What makes it accurate? Well, listen to that spaciousness, that detail, that seismic bass! How can you doubt?! (How realistic is it? Whaddya mean how realistic? What's that got to do with anything?)
Somewhere along the line we lost track of what audio is all about: the reproduction of music.
That this comes as a surprise to many audiophiles is suggested by the reactions of those with whom I have actually discussed this subject. I have played on this old saw in these pages for so many years that it has turned into a dead saw horse, but somehow the message never seems to get through. There should be no harm done by beating it into the ground a little farther.

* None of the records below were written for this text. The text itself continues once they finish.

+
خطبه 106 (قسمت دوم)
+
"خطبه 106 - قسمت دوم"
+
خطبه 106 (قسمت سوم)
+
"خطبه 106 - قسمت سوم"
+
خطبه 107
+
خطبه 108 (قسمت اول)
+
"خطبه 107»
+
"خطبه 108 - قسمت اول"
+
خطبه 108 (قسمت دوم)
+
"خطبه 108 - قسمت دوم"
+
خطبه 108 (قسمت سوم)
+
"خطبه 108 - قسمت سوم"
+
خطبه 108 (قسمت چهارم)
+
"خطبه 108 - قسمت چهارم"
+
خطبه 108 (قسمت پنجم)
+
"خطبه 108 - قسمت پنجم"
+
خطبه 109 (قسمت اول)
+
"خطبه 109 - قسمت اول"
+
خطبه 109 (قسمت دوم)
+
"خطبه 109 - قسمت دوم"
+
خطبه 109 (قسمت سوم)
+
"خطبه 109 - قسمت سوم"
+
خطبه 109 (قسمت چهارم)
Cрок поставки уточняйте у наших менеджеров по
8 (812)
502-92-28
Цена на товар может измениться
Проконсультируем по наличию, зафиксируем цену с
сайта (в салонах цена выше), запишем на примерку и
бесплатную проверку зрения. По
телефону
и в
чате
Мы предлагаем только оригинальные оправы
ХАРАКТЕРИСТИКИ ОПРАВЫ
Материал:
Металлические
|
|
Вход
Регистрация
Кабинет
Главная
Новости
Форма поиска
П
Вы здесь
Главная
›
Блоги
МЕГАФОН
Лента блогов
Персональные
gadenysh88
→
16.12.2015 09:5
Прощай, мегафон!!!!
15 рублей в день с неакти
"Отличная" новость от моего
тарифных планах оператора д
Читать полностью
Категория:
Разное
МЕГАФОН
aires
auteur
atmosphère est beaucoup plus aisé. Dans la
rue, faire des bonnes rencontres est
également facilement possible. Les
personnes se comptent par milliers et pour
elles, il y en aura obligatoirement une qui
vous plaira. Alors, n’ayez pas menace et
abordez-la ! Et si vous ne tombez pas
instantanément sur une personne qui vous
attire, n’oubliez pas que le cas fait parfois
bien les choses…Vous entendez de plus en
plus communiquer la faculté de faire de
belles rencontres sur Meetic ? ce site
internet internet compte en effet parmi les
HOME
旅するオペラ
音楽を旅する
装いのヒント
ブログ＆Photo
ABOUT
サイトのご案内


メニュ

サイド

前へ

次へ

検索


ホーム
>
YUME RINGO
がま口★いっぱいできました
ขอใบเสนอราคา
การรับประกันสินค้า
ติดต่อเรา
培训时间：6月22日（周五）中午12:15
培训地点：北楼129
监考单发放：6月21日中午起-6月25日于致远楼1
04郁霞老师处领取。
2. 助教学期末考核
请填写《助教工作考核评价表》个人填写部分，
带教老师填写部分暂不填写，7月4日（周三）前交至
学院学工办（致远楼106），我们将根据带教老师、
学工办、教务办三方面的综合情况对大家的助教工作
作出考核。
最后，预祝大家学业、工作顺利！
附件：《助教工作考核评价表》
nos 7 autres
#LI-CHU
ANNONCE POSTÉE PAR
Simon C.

Some years ago, Hi-Fi News & Record Review, England's premier audio magazine, published a number of real-time spectrum analyzer curves showing the distribution of energy through the audio range during brief passages of actual recorded music. The thing that was so shocking about those curves was that they revealed, for all to see, that music was comprised mainly of midrange energy! Everything else took a back seat. That in itself should tell you something, but in case it doesn't, I shall spell it out. Since there is more middle range in live music than anything else, it would seem logical to assume that the accuracy of middlerange reproduction is the most important part of music reproduction.
Footnote 1: Otoliths are little bits of sand that float around in our inner ear, and sink to the bottom when gravity tells them we are standing on our feet rather than otherwise. Enough 20Hz sound pressure can agitate them so that, like many other audiophiles, we find it hard to tell which side is up. It's a real turn-on.